Die Schwachstelle CVE-2026-26113 wird durch eine unsichere Zeiger-Dereferenzierung verursacht. Dabei manipuliert ein Angreifer, wie die Anwendung auf den Arbeitsspeicher zugreift, was ebenfalls zur Ausführung von Schadcode führen kann.
Experten wie Jack Bicer von Action1 warnen vor der zunehmenden Häufigkeit solcher Angriffe über die Vorschaufunktion. „Wenn eine einfache Dokumentenvorschau die Codeausführung auslösen kann, erhalten Angreifer eine direkte Tür ins System“, so Bicer.
Handlungsempfehlungen für Nutzer und Administratoren
Angesichts der Schwere der Sicherheitslücken ist schnelles Handeln erforderlich. Die wichtigste Maßnahme ist die umgehende Installation der von Microsoft bereitgestellten Sicherheitsupdates.
Für den Fall, dass ein Update nicht sofort eingespielt werden kann, empfehlen Experten zusätzliche Vorsichtsmaßnahmen:
- Netzwerkverkehr einschränken: Beschränken Sie ausgehende Netzwerkverbindungen von Office-Anwendungen, um die Datenexfiltration zu erschweren.
- Netzwerkaktivitäten überwachen: Achten Sie auf ungewöhnliche Netzwerkanfragen, die von Excel-Prozessen ausgehen.

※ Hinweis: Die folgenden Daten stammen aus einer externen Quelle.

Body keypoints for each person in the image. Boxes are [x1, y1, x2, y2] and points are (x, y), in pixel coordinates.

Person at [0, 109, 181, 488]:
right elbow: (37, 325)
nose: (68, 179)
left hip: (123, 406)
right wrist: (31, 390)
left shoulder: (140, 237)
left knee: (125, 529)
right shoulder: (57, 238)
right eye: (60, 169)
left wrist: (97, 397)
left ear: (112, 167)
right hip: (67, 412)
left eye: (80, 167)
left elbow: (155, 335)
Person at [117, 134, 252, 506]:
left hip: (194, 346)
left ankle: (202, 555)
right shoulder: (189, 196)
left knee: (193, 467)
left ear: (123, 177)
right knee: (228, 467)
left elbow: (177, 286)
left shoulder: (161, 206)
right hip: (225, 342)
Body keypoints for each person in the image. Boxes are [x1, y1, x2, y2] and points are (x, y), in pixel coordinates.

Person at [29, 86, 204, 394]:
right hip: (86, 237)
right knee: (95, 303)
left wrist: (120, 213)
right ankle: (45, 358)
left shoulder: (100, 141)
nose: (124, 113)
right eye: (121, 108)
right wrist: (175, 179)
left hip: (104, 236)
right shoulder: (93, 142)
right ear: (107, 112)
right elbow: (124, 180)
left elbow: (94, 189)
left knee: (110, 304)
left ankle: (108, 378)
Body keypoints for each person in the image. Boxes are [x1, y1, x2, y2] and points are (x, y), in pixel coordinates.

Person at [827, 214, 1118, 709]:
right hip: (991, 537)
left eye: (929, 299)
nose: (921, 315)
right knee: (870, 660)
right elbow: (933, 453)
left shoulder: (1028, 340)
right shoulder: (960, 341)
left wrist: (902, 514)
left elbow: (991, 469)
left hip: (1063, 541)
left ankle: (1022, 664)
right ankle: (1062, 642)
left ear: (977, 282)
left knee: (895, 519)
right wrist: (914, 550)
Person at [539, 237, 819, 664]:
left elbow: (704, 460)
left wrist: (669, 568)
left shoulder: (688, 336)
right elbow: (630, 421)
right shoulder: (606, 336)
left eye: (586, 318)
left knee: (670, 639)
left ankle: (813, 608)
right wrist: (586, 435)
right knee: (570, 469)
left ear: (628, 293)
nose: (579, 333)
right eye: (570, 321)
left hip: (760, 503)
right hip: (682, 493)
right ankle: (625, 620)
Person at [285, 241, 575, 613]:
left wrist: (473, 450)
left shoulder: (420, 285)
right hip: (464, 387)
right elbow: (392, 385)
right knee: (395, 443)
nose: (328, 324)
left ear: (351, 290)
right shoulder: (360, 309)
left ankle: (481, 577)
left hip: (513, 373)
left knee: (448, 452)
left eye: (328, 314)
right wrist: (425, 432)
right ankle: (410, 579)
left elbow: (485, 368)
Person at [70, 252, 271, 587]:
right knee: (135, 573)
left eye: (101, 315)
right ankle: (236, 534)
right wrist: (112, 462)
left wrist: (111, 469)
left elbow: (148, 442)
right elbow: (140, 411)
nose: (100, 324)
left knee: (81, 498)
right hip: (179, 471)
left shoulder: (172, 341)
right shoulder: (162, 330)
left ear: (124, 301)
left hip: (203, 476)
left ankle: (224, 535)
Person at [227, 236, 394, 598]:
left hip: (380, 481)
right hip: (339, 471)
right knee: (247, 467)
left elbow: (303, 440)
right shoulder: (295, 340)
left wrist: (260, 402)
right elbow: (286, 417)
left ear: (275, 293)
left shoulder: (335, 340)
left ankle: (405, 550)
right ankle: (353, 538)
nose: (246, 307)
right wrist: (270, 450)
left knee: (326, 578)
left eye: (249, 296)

- Copilot-Agenten einschränken: Deaktivieren oder beschränken Sie die Funktionalität des Copilot-Agenten, bis der Patch installiert ist.
- Vorschaufenster deaktivieren: Um das Risiko durch die anderen Office-Lücken zu minimieren, kann das Vorschaufenster im Datei-Explorer deaktiviert werden.
Diese Schwachstellen unterstreichen die wachsende Komplexität der Cybersicherheit im Zeitalter der künstlichen Intelligenz. Sie zeigen, dass neue Technologien nicht nur Chancen, sondern auch neue Angriffsflächen schaffen, auf die sich Unternehmen und Privatnutzer einstellen müssen.